Analyse des personnages clés
Yuu Arimura, c’est le centre du jeu. Un ancien idol qui décide de tout plaquer pour une passion qu’il connaît à peine : les chevaux. Il débarque à l’école avec zéro expérience, entouré de gosses qui montent depuis l’enfance. Forcément, il se prend des murs. Physiquement à la traîne, mal vu par certains, mais il s’accroche. Ce mec, c’est la définition du doute permanent.
À côté, t’as Shun Kanami, un type réservé, plus introverti mais ultra sérieux. Lui, c’est le genre de mec qui bosse dans l’ombre. Il galère pas mal aussi, mais à l’inverse de Yuu, il évite le bruit.
Et puis Amane Grace. Lui, c’est l’élite. Calme, froid, presque inhumain. Issu d’un milieu riche, talent naturel, un peu déconnecté du reste. Il pousse les autres à bout juste par sa présence.
Leur dynamique est tendue, mais intéressante. C’est pas des potes qui rigolent autour d’un feu de camp. C’est des rivaux qui doivent cohabiter.
Qualité visuelle & musicale
Niveau animation, Gunjou no Fanfare fait le taf sans être une claque. Les scènes avec les chevaux sont plutôt bien fichues, y’a du mouvement, du détail, même si parfois ça manque un peu de fluidité dans les moments calmes. Les designs sont propres, pas trop clichés.
La direction artistique mise sur une ambiance réaliste, avec des décors sobres. Pas d’effet flashy, on reste dans le ton sérieux.
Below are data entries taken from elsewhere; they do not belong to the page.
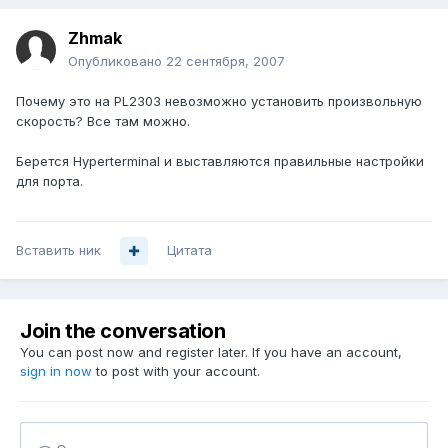
Zhmak
Опубликовано
22 сентября, 2007
Почему это на PL2303 невозможно установить произвольную
скорость? Все там можно.
Берется Hyperterminal и выставляются правильные настройки
для порта.
Вставить ник
Цитата
Join the conversation
You can post now and register later. If you have an account,
sign in now
to post with your account.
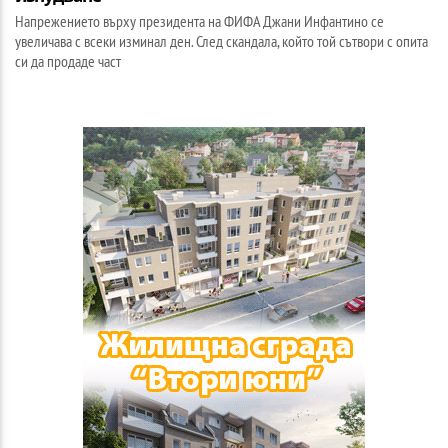
Напрежението върху президента на ФИФА Джани Инфантино се
увеличава с всеки изминал ден. След скандала, който той сътвори с опита
си да продаде част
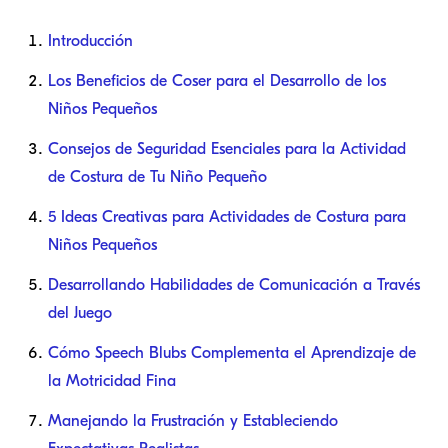
Introducción
Los Beneficios de Coser para el Desarrollo de los
Niños Pequeños
Consejos de Seguridad Esenciales para la Actividad
de Costura de Tu Niño Pequeño
5 Ideas Creativas para Actividades de Costura para
Niños Pequeños
Desarrollando Habilidades de Comunicación a Través
del Juego
Cómo Speech Blubs Complementa el Aprendizaje de
la Motricidad Fina
Manejando la Frustración y Estableciendo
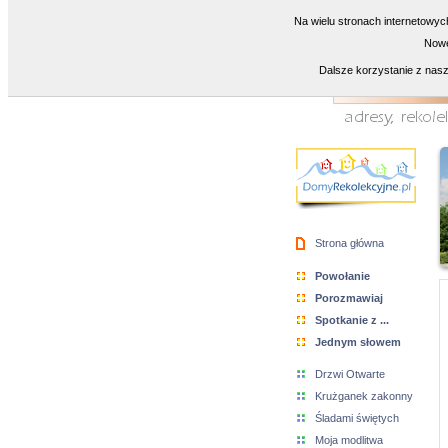
Na wielu stronach internetowyc
Nowe
Dalsze korzystanie z nasz
Strona główna
Powołanie
Porozmawiaj
Spotkanie z ...
Jednym słowem
Drzwi Otwarte
Krużganek zakonny
Śladami świętych
Moja modlitwa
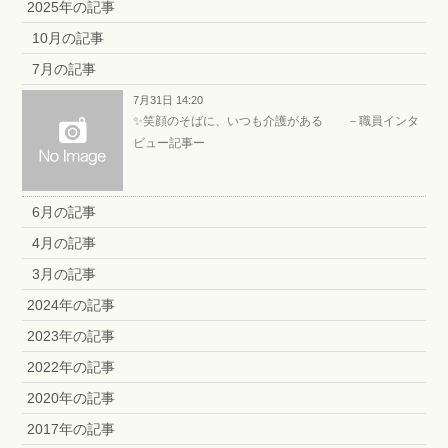
2025年の記事
10月の記事
7月の記事
7月31日 14:20
✨笑顔のそばに、いつも介護がある －職員インタ
ビュー記事ー
6月の記事
4月の記事
3月の記事
2024年の記事
2023年の記事
2022年の記事
2020年の記事
2017年の記事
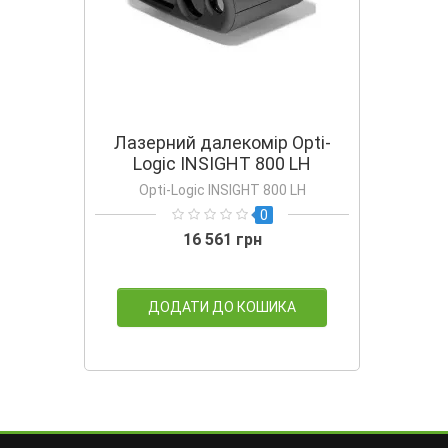
Лазерний далекомір Opti-
Logic INSIGHT 800 LН
Opti-Logic INSIGHT 800 LН
0
16 561 грн
ДОДАТИ ДО КОШИКА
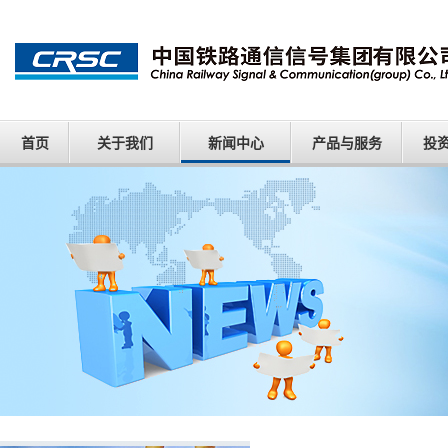
首页
关于我们
新闻中心
产品与服务
投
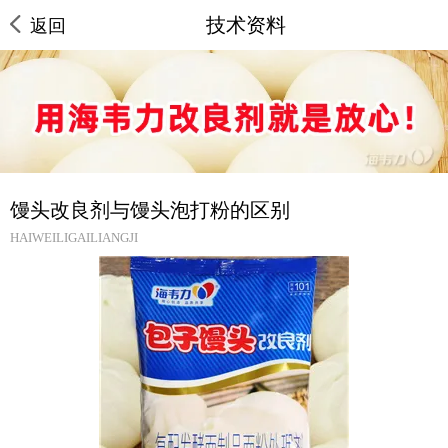
技术资料
返回
馒头改良剂与馒头泡打粉的区别
HAIWEILIGAILIANGJI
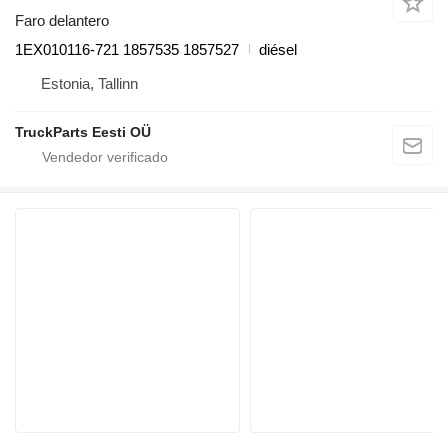
Faro delantero
1EX010116-721 1857535 1857527
diésel
Estonia, Tallinn
TruckParts Eesti OÜ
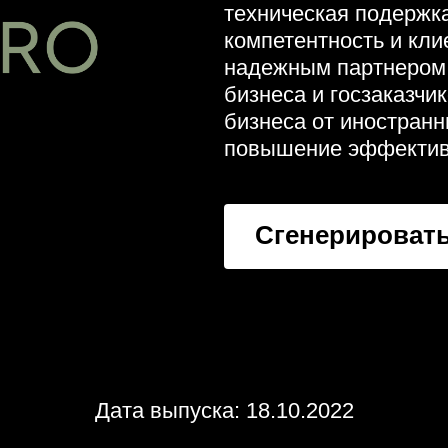
техническая подержка
компетентность и кл
надежным партнером в
бизнеса и госзаказчи
бизнеса от иностран
повышение эффективн
Сгенерировать
Дата выпуска: 18.10.2022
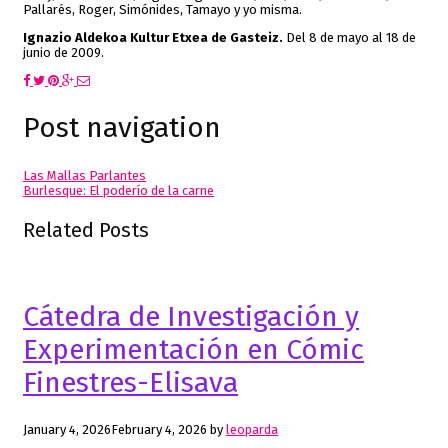
Pallarés, Roger, Simónides, Tamayo y yo misma.
Ignazio Aldekoa Kultur Etxea de Gasteiz.
Del 8 de mayo al 18 de
junio de 2009.
Post navigation
Las Mallas Parlantes
Burlesque: El poderío de la carne
Related Posts
Cátedra de Investigación y
Experimentación en Cómic
Finestres-Elisava
January 4, 2026
February 4, 2026
by
leoparda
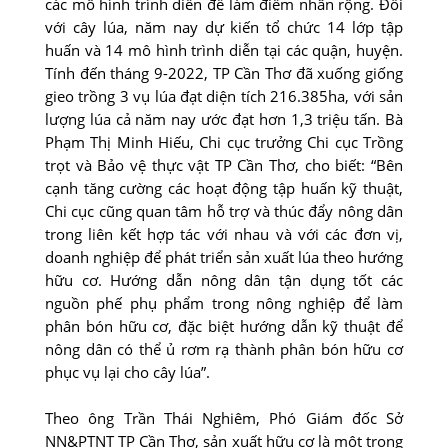
các mô hình trình diễn để làm điểm nhân rộng. Ðối
với cây lúa, năm nay dự kiến tổ chức 14 lớp tập
huấn và 14 mô hình trình diễn tại các quận, huyện.
Tính đến tháng 9-2022, TP Cần Thơ đã xuống giống
gieo trồng 3 vụ lúa đạt diện tích 216.385ha, với sản
lượng lúa cả năm nay ước đạt hơn 1,3 triệu tấn. Bà
Phạm Thị Minh Hiếu, Chi cục trưởng Chi cục Trồng
trọt và Bảo vệ thực vật TP Cần Thơ, cho biết: “Bên
cạnh tăng cường các hoạt động tập huấn kỹ thuật,
Chi cục cũng quan tâm hỗ trợ và thúc đẩy nông dân
trong liên kết hợp tác với nhau và với các đơn vị,
doanh nghiệp để phát triển sản xuất lúa theo hướng
hữu cơ. Hướng dẫn nông dân tận dụng tốt các
nguồn phế phụ phẩm trong nông nghiệp để làm
phân bón hữu cơ, đặc biệt hướng dẫn kỹ thuật để
nông dân có thể ủ rơm rạ thành phân bón hữu cơ
phục vụ lại cho cây lúa”.
Theo ông Trần Thái Nghiêm, Phó Giám đốc Sở
NN&PTNT TP Cần Thơ, sản xuất hữu cơ là một trong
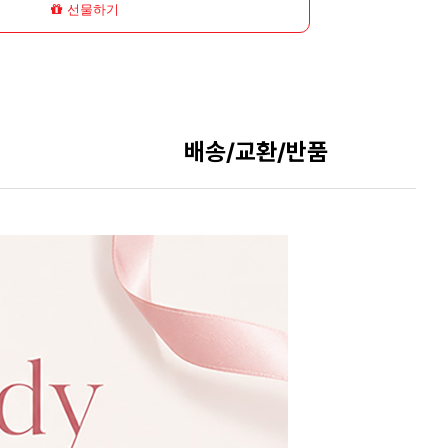
선물하기
배송/교환/반품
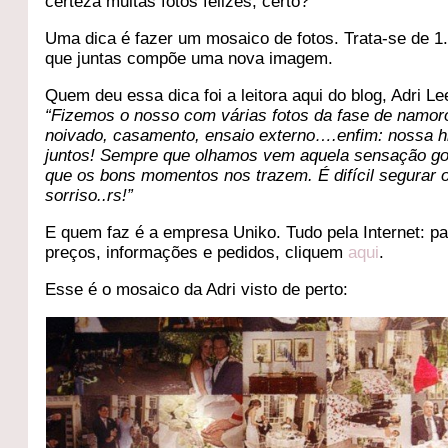
certeza muitas fotos felizes, certo?
Uma dica é fazer um mosaico de fotos. Trata-se de 1
que juntas compõe uma nova imagem.
Quem deu essa dica foi a leitora aqui do blog, Adri Le
“Fizemos o nosso com várias fotos da fase de namor
noivado, casamento, ensaio externo….enfim: nossa hi
juntos! Sempre que olhamos vem aquela sensação g
que os bons momentos nos trazem. É difícil segurar 
sorriso..rs!”
E quem faz é a empresa Uniko. Tudo pela Internet: p
preços, informações e pedidos, cliquem
aqui
.
Esse é o mosaico da Adri visto de perto:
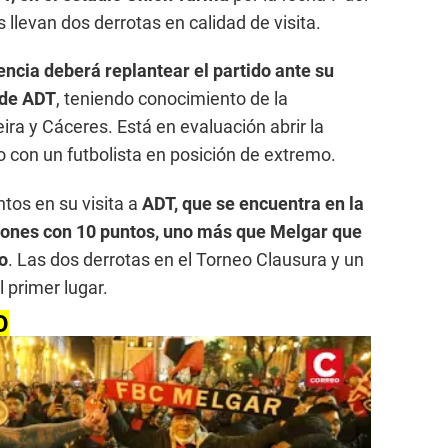
 llevan dos derrotas en calidad de visita.
ncia deberá replantear el partido ante su
 de ADT
, teniendo conocimiento de la
ra y Cáceres. Está en evaluación abrir la
po con un futbolista en posición de extremo.
tos en su visita a
ADT, que se encuentra en la
iciones con 10 puntos, uno más que Melgar que
ro
. Las dos derrotas en el Torneo Clausura y un
l primer lugar.
O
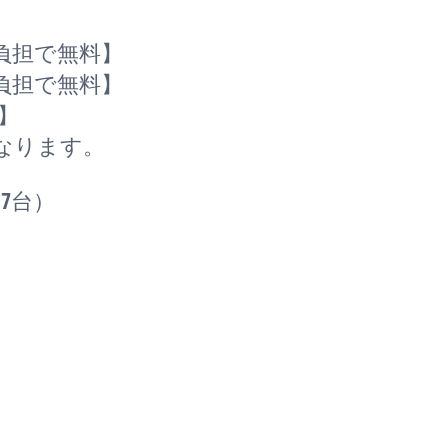
負担で無料】
負担で無料】
】
なります。
7台）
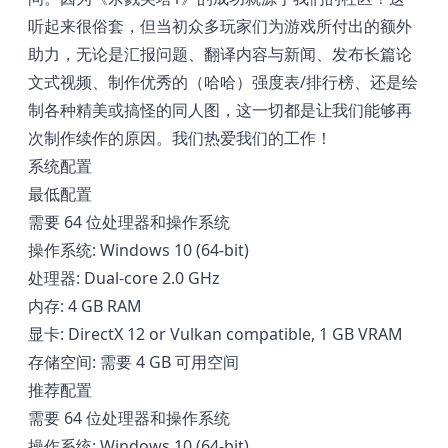
听起来很俗套，但当初众多玩家们为游戏所付出的额外
助力，无论是汇报问题、翻译内容与新闻、发布长篇论
文式视频、制作优秀的（哈哈）强度表/排行榜、还是绘
制各种精美或搞怪的同人图，这一切都是让我们能够再
次制作续作的原因。我们热爱我们的工作！
系统配置
最低配置
需要 64 位处理器和操作系统
操作系统: Windows 10 (64-bit)
处理器: Dual-core 2.0 GHz
内存: 4 GB RAM
显卡: DirectX 12 or Vulkan compatible, 1 GB VRAM
存储空间: 需要 4 GB 可用空间
推荐配置
需要 64 位处理器和操作系统
操作系统: Windows 10 (64-bit)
Côté musique, Hiroyuki Sawano est à la manœuvre pour l’OST. Autant dire que les musiques claquent, comme souvent avec lui. L’opening et l’ending sont efficaces, sans forcément marquer les esprits, mais l’OST pendant les scènes de tension ou d’effort, là, ça percute.
Réception & critiques
L’accueil a été mitigé. Clairement, Gunjou no Fanfare a divisé. Certains ont salué l’originalité du sujet, la volonté de parler d’un métier peu connu et très dur. D’autres ont trouvé ça lent, parfois plat, voire mal rythmé.
Sur MyAnimeList, la note tourne autour de 5,5 à 6/10, ce qui est faible. Beaucoup attendaient un truc plus intense émotionnellement. Le passé idol de Yuu a aussi dérouté certains, qui trouvaient le mélange des genres bancal.
Mais y’a une petite fanbase qui apprécie le côté terre-à-terre, et l’effort de représenter un monde sportif sans le glamour habituel.
Conclusion
Gunjou no Fanfare, c’est un pari risqué : parler de jockeys à un public d’anime, c’est pas évident. L’idée est bonne, l’exécution pas toujours à la hauteur. Y’a des longueurs, des moments creux, mais aussi de vraies fulgurances.
Si tu cherches un anime sportif qui sort des sentiers battus, sans magie ni exagération, ça peut te parler. Mais faut aimer les récits posés, avec des héros imparfaits.
En bref : un anime qui ne plaira pas à tout le monde, mais qui a le mérite d’exister.